■ **WHAT TO PRODUCE**: From the items below, copy the lines exactly, beginning at the line that contains "##Minimum Viable Product" and stopping after the line that contains "A Minimum Viable".

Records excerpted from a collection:
'''

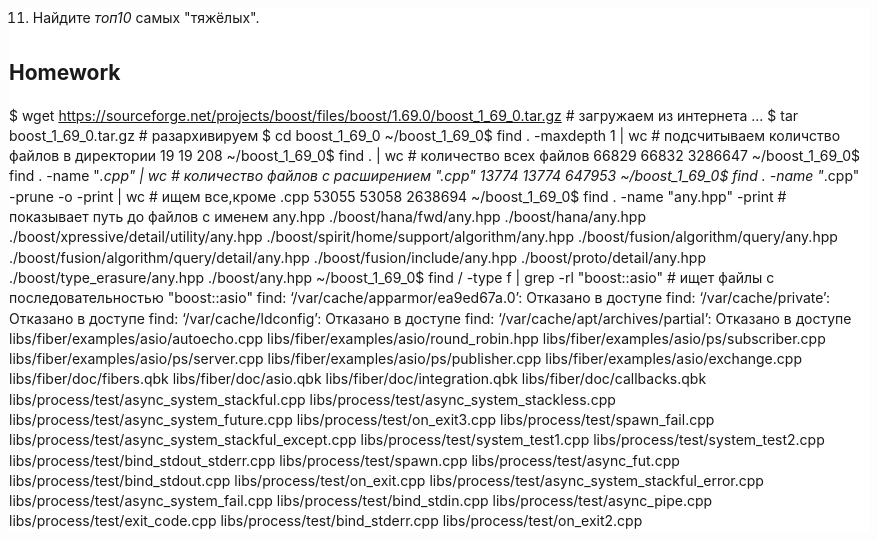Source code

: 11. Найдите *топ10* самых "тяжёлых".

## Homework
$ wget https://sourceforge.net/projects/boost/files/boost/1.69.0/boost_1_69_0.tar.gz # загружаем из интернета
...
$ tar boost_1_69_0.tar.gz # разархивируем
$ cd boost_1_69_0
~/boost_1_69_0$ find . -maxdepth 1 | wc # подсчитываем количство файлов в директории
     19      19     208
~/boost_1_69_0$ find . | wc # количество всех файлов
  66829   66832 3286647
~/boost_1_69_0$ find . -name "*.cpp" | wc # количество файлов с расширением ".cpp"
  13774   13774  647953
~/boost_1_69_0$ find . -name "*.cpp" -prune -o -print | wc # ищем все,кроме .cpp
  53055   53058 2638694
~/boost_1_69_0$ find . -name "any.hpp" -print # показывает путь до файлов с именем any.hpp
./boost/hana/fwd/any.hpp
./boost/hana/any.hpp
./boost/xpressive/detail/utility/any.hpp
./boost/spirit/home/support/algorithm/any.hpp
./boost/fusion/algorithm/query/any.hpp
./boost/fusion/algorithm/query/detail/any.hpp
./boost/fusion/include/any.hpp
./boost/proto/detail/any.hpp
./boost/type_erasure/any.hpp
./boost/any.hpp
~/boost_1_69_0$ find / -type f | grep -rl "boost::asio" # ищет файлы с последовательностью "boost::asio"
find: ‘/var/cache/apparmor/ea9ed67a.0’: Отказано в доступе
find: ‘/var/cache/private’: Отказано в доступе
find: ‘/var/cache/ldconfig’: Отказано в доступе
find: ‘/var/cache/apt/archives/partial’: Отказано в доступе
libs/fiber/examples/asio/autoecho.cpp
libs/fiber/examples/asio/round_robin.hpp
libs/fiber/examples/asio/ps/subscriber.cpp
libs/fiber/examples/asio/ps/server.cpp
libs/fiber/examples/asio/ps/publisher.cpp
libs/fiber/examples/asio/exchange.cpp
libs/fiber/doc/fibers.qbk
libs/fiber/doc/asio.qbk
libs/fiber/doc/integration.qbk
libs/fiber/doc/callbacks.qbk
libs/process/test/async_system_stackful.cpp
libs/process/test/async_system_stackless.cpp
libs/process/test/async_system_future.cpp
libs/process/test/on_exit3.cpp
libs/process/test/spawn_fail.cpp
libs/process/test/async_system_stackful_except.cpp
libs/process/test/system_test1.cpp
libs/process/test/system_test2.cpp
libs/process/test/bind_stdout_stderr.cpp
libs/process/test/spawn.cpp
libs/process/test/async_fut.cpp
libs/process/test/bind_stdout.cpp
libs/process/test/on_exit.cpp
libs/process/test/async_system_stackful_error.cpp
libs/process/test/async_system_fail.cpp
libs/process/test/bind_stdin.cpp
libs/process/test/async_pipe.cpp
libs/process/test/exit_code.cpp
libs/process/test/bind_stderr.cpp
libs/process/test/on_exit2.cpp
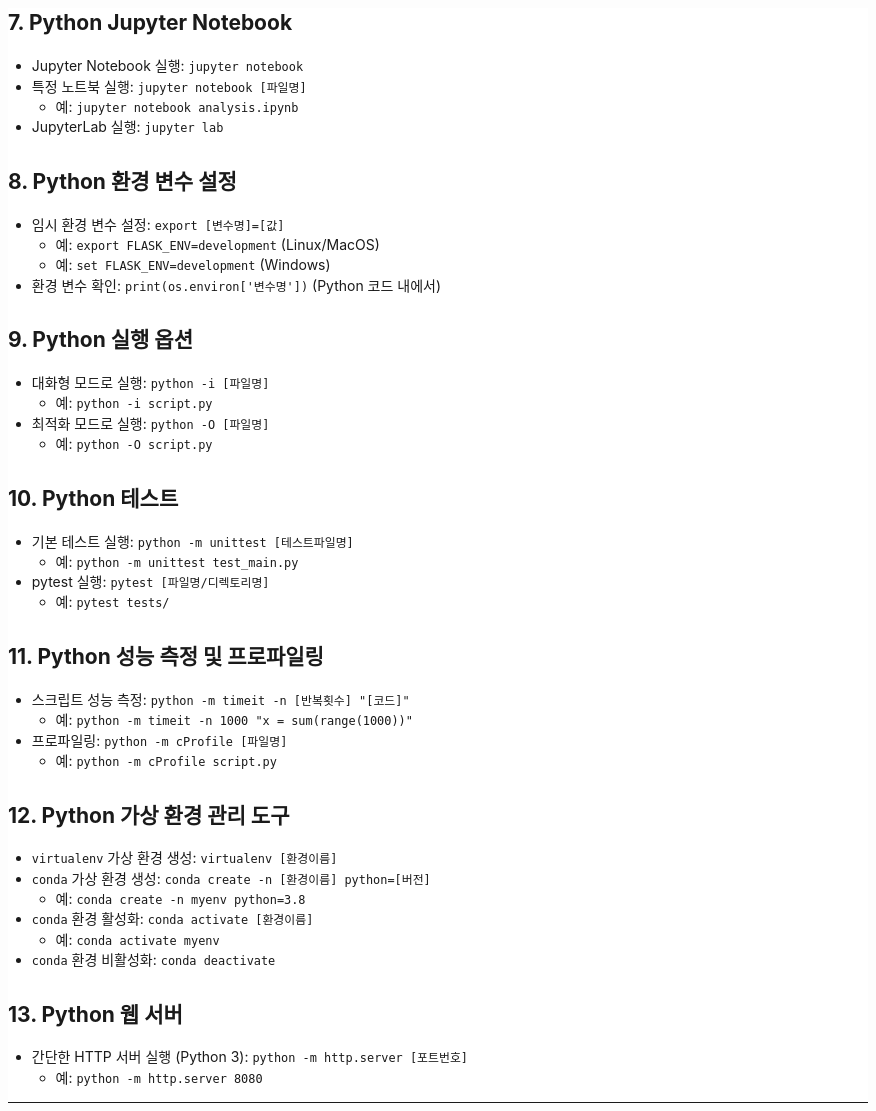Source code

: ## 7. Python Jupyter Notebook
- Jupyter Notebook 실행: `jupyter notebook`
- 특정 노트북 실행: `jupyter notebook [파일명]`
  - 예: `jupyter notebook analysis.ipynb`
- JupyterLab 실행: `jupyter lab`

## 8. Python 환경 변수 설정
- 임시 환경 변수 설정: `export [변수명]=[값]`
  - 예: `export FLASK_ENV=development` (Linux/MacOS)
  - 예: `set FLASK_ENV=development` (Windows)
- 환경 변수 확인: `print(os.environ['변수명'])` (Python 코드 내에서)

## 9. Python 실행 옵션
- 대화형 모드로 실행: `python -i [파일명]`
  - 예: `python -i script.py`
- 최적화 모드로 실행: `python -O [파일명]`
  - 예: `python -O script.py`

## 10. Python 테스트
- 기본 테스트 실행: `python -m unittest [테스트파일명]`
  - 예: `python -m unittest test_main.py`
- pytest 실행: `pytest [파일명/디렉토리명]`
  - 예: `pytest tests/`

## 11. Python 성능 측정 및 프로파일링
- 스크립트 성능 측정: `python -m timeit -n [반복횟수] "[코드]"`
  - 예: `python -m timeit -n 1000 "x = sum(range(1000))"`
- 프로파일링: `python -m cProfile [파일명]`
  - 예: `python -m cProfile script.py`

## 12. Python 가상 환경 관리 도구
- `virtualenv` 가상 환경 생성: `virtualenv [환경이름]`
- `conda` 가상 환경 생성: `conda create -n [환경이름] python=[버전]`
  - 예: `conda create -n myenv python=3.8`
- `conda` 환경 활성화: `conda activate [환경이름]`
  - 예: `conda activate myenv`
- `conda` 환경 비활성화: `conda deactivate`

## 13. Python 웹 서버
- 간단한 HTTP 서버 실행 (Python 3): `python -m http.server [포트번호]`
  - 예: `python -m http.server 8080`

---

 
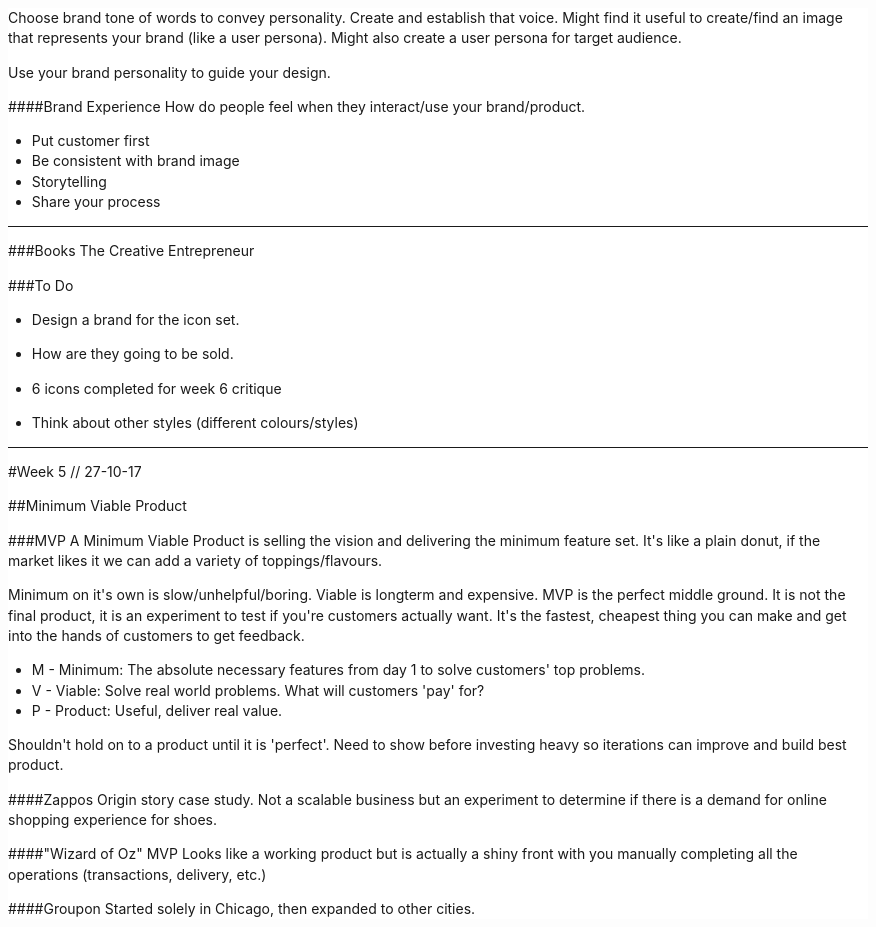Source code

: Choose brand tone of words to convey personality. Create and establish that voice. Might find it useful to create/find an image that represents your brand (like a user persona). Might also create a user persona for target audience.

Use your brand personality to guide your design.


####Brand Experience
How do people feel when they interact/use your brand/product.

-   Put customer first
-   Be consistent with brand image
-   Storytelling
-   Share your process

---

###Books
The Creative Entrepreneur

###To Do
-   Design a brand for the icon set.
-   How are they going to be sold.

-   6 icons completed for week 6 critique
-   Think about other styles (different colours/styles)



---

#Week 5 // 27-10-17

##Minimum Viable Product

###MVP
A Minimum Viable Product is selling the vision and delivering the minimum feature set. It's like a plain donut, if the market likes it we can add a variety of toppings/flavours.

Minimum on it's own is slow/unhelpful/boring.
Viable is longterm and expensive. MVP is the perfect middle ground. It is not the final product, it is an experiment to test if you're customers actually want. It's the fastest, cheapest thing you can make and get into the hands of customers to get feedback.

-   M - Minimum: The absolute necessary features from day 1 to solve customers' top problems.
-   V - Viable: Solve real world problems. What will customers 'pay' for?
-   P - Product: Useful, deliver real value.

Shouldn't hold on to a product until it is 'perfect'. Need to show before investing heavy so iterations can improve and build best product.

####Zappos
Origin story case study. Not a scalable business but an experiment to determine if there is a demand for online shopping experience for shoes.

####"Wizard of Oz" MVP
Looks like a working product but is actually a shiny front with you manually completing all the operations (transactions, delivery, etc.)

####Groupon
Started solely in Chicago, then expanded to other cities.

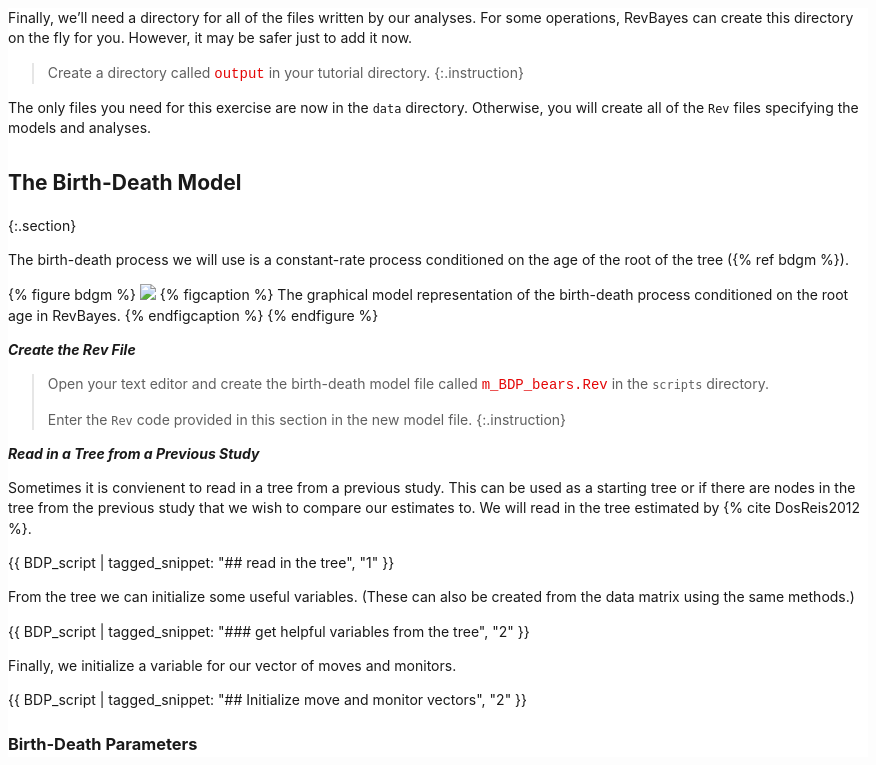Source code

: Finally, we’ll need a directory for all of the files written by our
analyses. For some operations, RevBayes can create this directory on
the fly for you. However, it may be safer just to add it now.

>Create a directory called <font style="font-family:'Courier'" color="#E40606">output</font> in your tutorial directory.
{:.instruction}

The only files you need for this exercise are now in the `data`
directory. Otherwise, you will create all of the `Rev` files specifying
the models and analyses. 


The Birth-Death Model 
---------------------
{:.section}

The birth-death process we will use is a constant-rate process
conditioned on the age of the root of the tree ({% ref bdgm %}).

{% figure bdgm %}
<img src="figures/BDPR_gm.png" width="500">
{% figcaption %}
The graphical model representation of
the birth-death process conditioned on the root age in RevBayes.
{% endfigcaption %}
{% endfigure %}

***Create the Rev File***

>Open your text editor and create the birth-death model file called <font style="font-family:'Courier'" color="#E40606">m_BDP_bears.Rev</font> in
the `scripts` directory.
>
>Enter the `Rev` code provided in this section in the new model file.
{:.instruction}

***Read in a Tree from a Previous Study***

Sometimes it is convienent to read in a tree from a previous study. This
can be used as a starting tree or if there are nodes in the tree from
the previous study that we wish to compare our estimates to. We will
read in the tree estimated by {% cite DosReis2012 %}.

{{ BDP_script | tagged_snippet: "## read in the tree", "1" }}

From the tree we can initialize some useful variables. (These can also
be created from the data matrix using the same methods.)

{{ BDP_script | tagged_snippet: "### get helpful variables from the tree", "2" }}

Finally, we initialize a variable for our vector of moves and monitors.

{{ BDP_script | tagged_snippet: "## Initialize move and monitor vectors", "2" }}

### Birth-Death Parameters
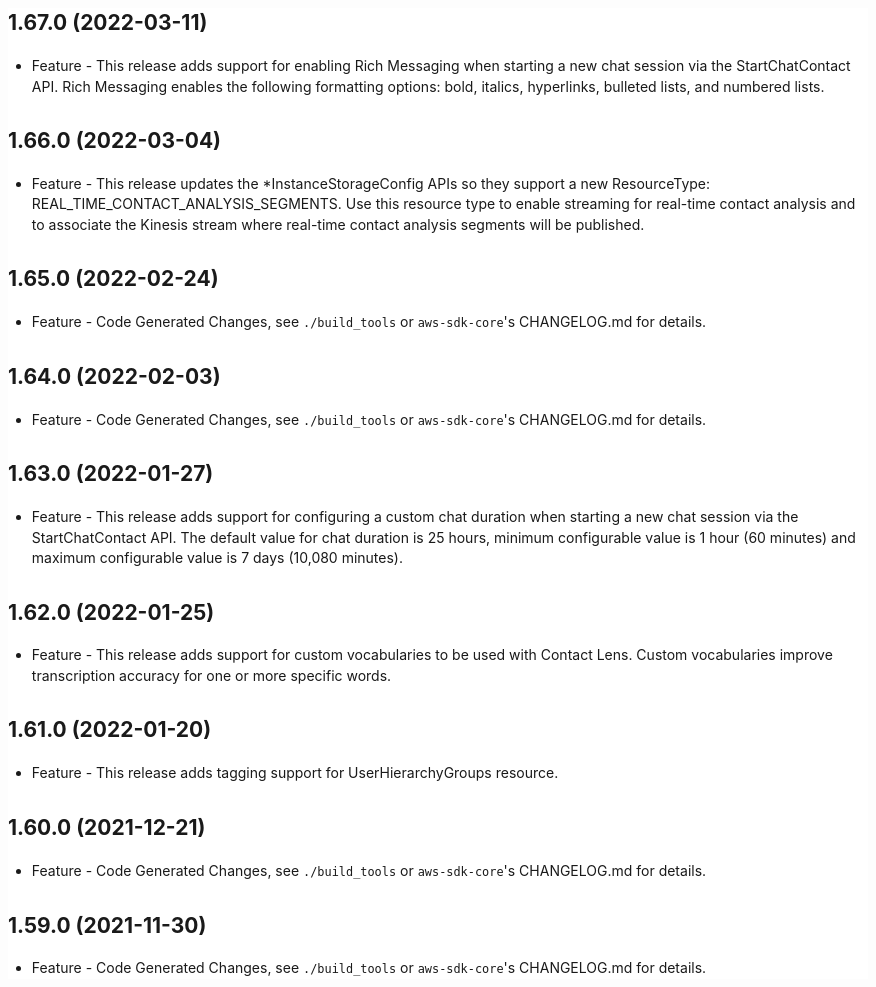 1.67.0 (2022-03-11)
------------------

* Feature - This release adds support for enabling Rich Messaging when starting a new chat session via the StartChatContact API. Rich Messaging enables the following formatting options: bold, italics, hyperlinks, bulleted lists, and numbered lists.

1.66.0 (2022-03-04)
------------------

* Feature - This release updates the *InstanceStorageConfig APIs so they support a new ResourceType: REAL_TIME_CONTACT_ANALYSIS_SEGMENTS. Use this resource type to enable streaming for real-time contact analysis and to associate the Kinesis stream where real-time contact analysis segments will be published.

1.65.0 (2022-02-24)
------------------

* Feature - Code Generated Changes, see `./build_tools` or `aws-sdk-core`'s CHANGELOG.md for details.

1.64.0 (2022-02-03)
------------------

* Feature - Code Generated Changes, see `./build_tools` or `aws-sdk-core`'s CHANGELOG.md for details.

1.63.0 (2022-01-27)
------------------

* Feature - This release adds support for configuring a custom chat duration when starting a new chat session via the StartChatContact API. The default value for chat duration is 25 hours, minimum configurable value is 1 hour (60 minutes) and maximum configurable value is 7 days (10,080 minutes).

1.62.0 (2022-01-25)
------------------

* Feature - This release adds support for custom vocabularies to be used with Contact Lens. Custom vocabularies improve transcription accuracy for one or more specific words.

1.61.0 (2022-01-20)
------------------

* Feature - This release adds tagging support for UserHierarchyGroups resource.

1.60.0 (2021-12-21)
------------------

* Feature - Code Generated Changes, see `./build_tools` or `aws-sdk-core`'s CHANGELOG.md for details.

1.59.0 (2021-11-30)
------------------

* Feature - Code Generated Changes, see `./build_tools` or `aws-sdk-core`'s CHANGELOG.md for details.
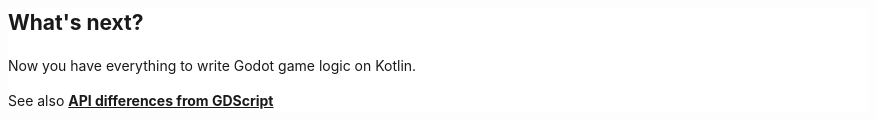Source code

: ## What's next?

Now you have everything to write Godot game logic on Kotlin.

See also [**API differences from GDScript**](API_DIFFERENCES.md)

'''

■ **RESPONSE AREA**:
##Minimum Viable Product

###MVP
A Minimum Viable Product is selling the vision and delivering the minimum feature set. It's like a plain donut, if the market likes it we can add a variety of toppings/flavours.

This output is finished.